Our kids have never been so needy and at the same time we as a couple have never been so busy. I’ve learned this: when your husband starts a business you learn to pray literally for your daily bread, you strip away all unnecessary items and obligations, and realize earnest dependence on God for everything. It seems the Lord is eager to have us see His provision in every area of our lives. I’ve learned that lean times are very good growing times. And yes, stressful. But we are loving the creativity that now infuses our daily lives with the table business. It’s rewarding to see talents we didn’t know existed from one another!
Calvin has grown so much, which means it is time for different equipment. I wish I could invent expandable walls! Between the baby gear for Violet and the mobility equipment for Calvin we are bursting at the seams. Next week we have to order a hoyer lift, a piece of equipment I never thought we’d need. Sophie was very matter-of-fact at the dinner table, “He might be able to die of old age.”
While I’m skeptical of that, we are so thrilled that he’s doing so well. We are going to get a shower chair as well, it’s getting far too difficult to keep putting him in the bath. He is dead weight and easily falls to the side which puts him in danger of aspirating water through his trach. He has a shower in his room which currently serves as storage to his stander and where the hoyer is going to have to fit.
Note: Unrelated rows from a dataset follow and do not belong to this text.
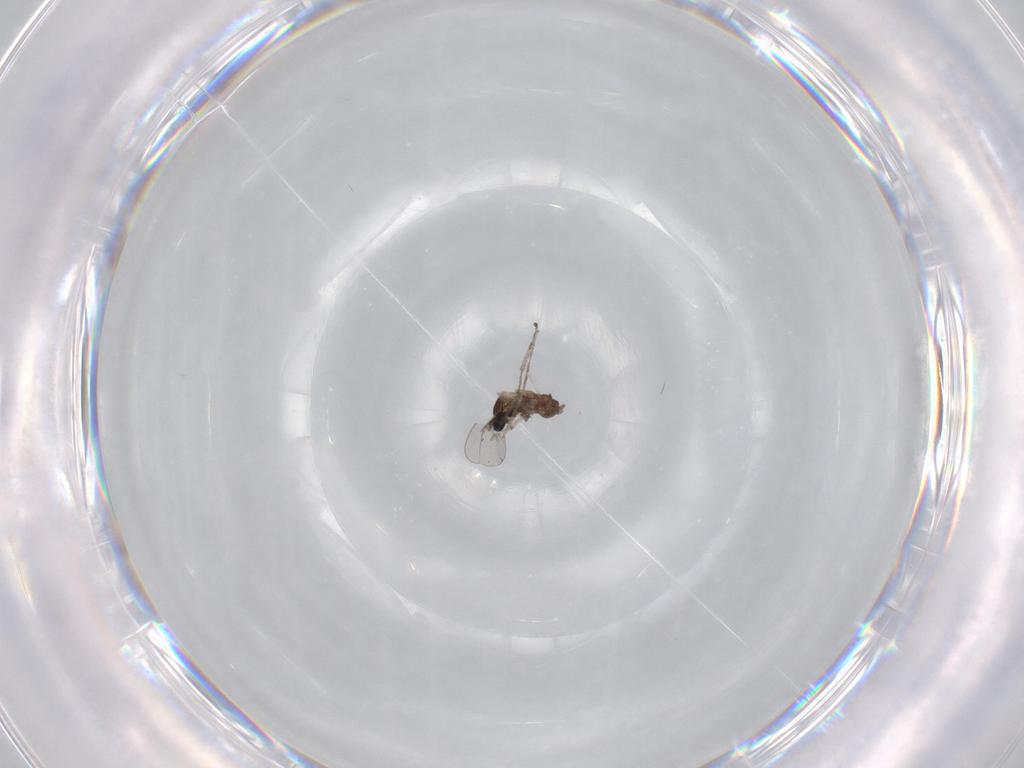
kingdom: Animalia
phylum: Arthropoda
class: Insecta
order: Diptera
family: Cecidomyiidae
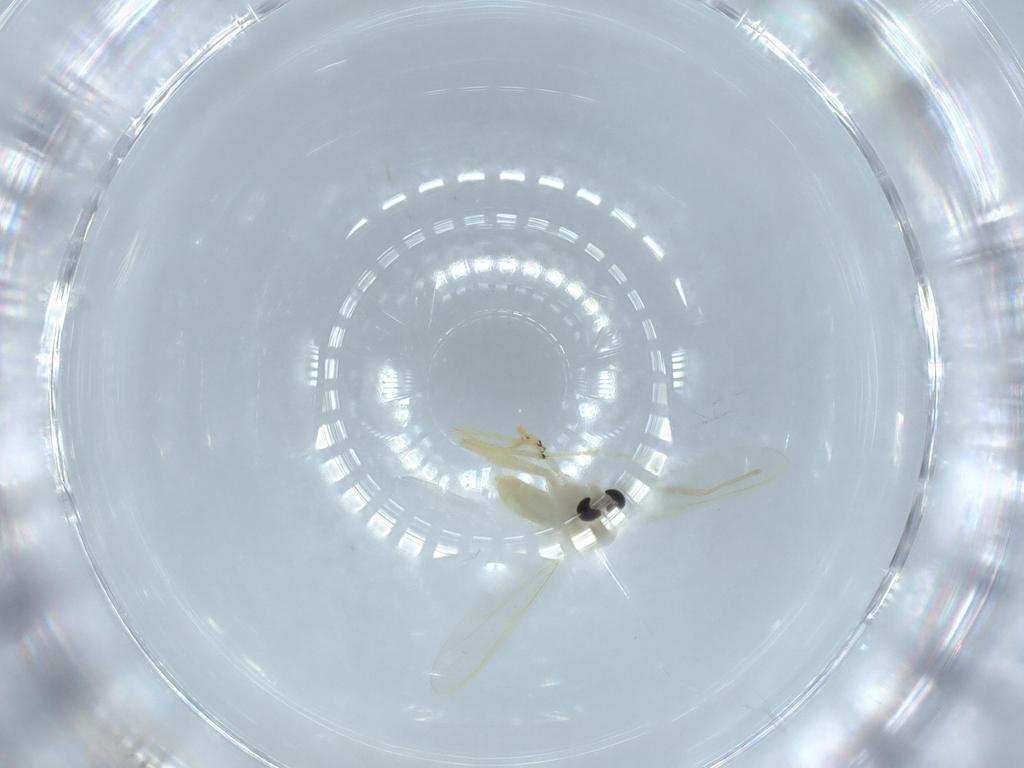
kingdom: Animalia
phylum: Arthropoda
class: Insecta
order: Diptera
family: Chironomidae
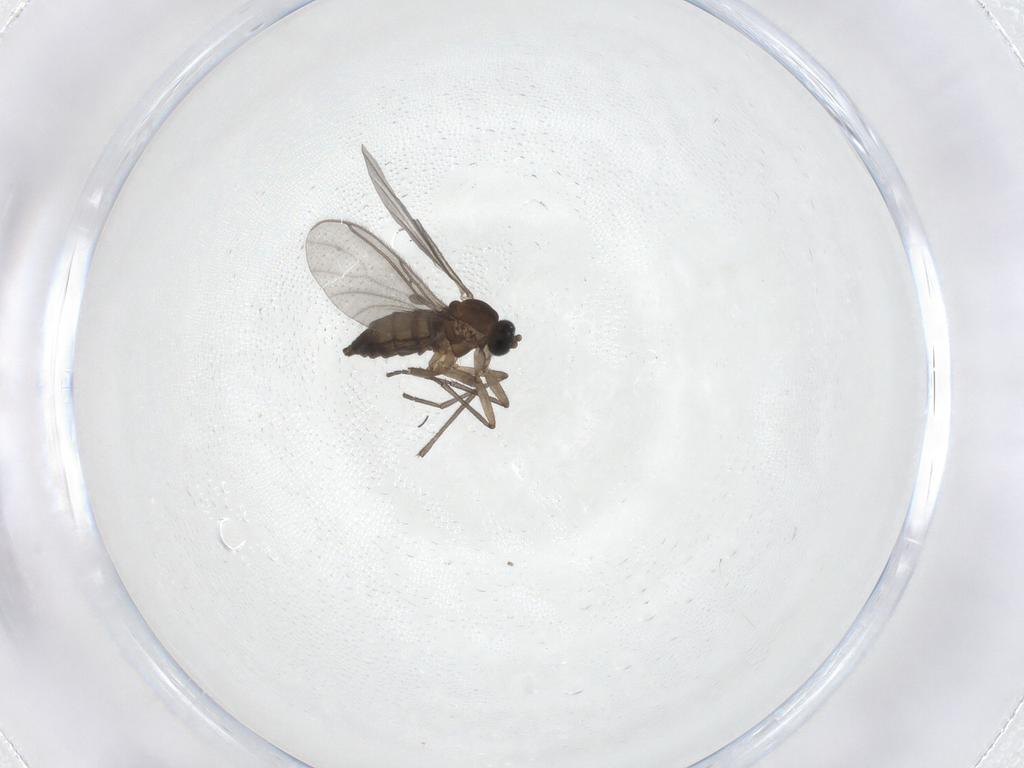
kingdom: Animalia
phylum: Arthropoda
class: Insecta
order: Diptera
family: Sciaridae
Darryl is also going to build a ramp in the garage. The nurses are having a harder time lifting him out of his chair and carrying him in. It also puts him more at risk for joints being dislocated or his trach popping out. Or getting his feeding tube pulled out which has been happening often lately.
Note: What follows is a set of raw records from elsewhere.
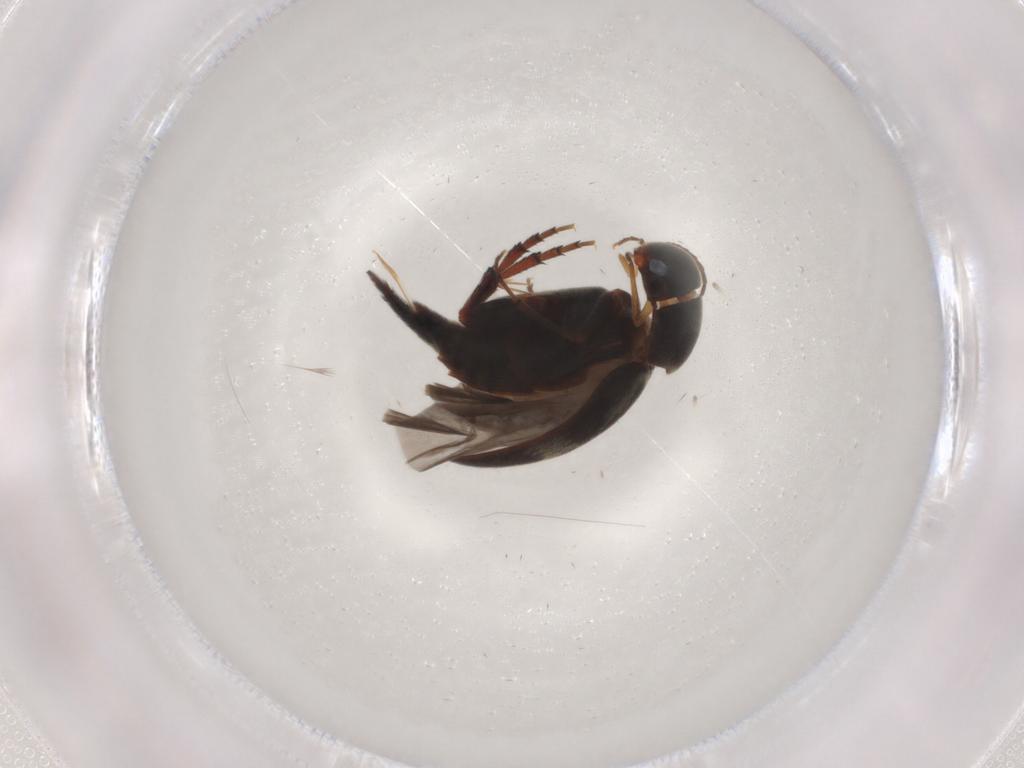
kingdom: Animalia
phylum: Arthropoda
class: Insecta
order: Coleoptera
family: Mordellidae
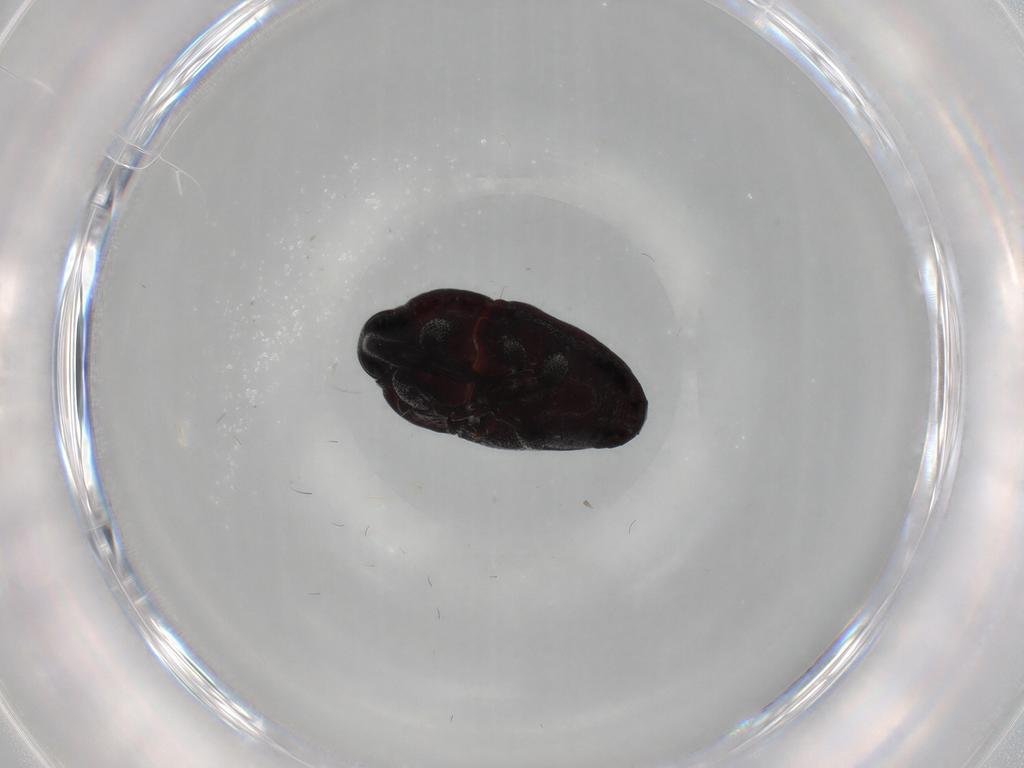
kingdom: Animalia
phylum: Arthropoda
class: Insecta
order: Coleoptera
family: Curculionidae
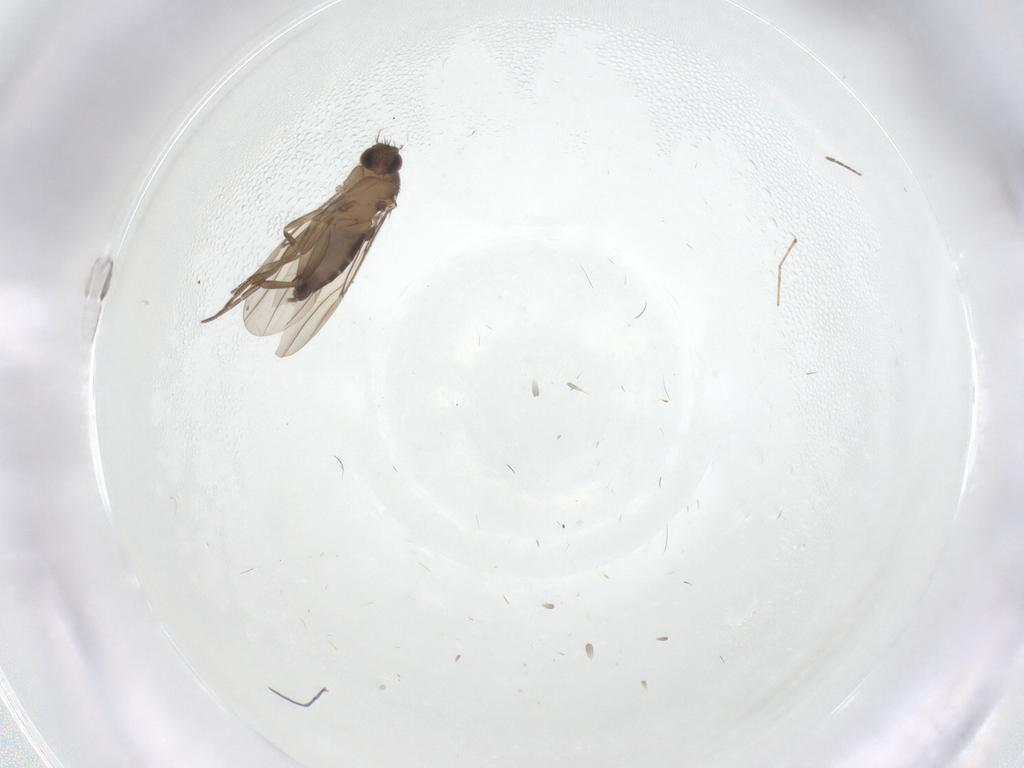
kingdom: Animalia
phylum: Arthropoda
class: Insecta
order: Diptera
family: Phoridae
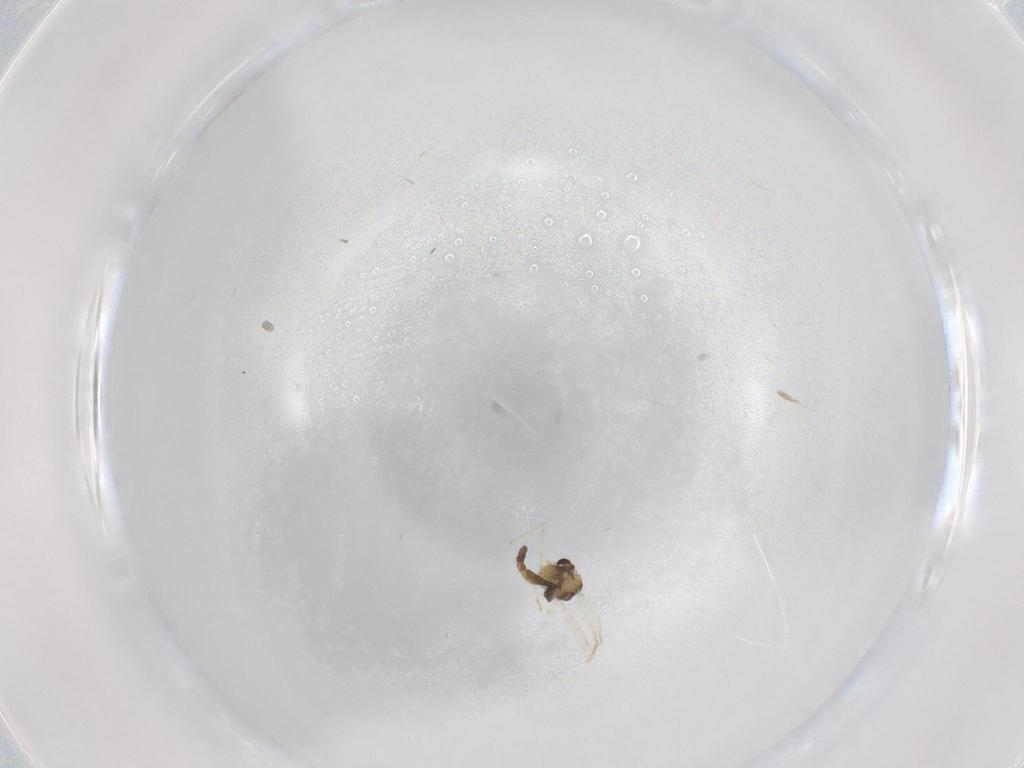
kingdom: Animalia
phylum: Arthropoda
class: Insecta
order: Diptera
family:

With Darryl so focused on the business and Violet in the mix I have come to rely heavily on nurses to help me with Calvin’s care. His care is constant, every moment I need to be paying attention to his breathing, if he needs to be suctioned, watch for seizures, etc. It’s a huge relief to be able to let it go into the hands of our very capable nurses so I can focus on the other kids and tackle the t0-do list.